Пастух бегает из угла в угол. Федосеич, оторвавшись от корзины, насмешливо встречает и провожает его глазами.
— Чего рыщешь? Сколько шагов намерил? Эх вы, защищальщики батраковой нужды! Надо было сперва соломки припасти, потом печь топить. Вот теперь и не выходит ничего… Тю-тю!.. Погляди на них, у них поучись. Они заранее потихоньку дела делают, как в хозяйстве, так и тут. Вот они вам расчешут гриву на перевыборах.
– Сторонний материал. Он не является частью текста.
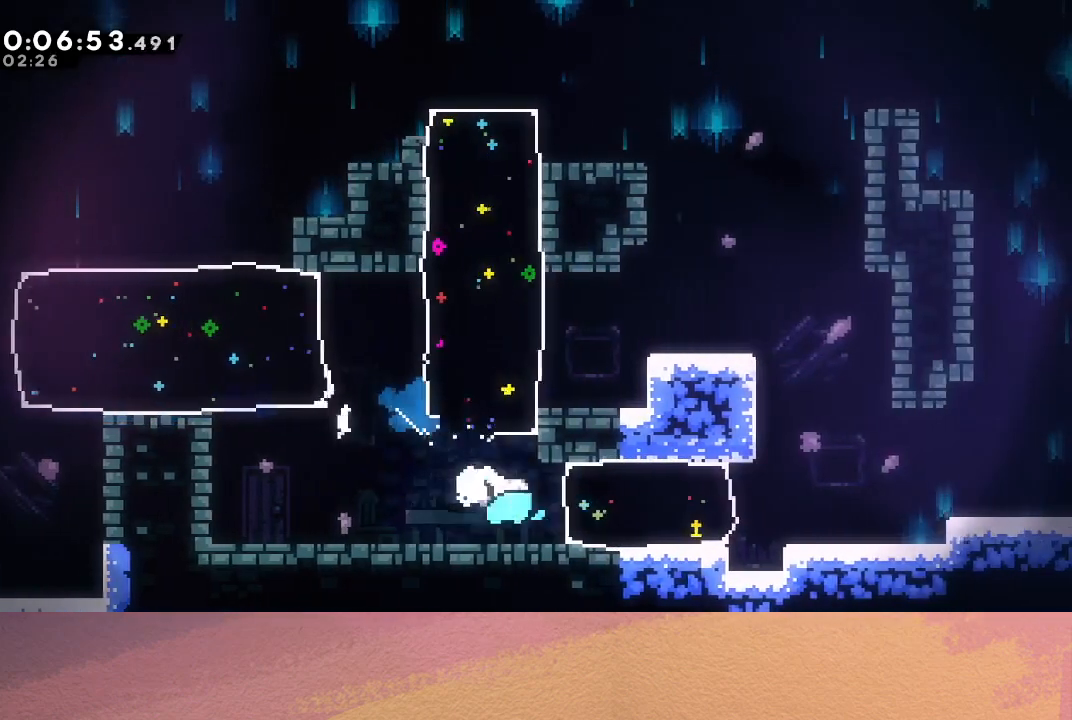
{"buttons": ["CIRCLE", "DPAD_RIGHT"], "left_stick": "center", "events": [[17, "DPAD_DOWN", "up"], [83, "CROSS", "down"], [200, "CROSS", "up"], [400, "CIRCLE", "down"]]}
Пастух остановился около него и с болью закричал:
— Ты на кого плюешь? Кого грязнишь? Сам себя!
— Нехорошо, дедушка, — упрекнула и Анка.
— Тю-тю!.. А я-то про что? — удивленно уставился на них Федосеич. — Я-то что, из другой глины, что ли, сляпан? Кабы из другой, так корзинками не кормился бы, а может, — он указал на место Окулова за столом, — на этом стуле сидел.
— Ну и смеяться над самим собою не надо, — уже спокойнее сказал пастух. — Учиться надо, чтобы лучше, чем они, делать.
Федосеич машет обеими руками:
— Мне… тю-тю!.. опоздано! Вы учитесь, а я — так, куда-нибудь на затычку для дела пригожусь.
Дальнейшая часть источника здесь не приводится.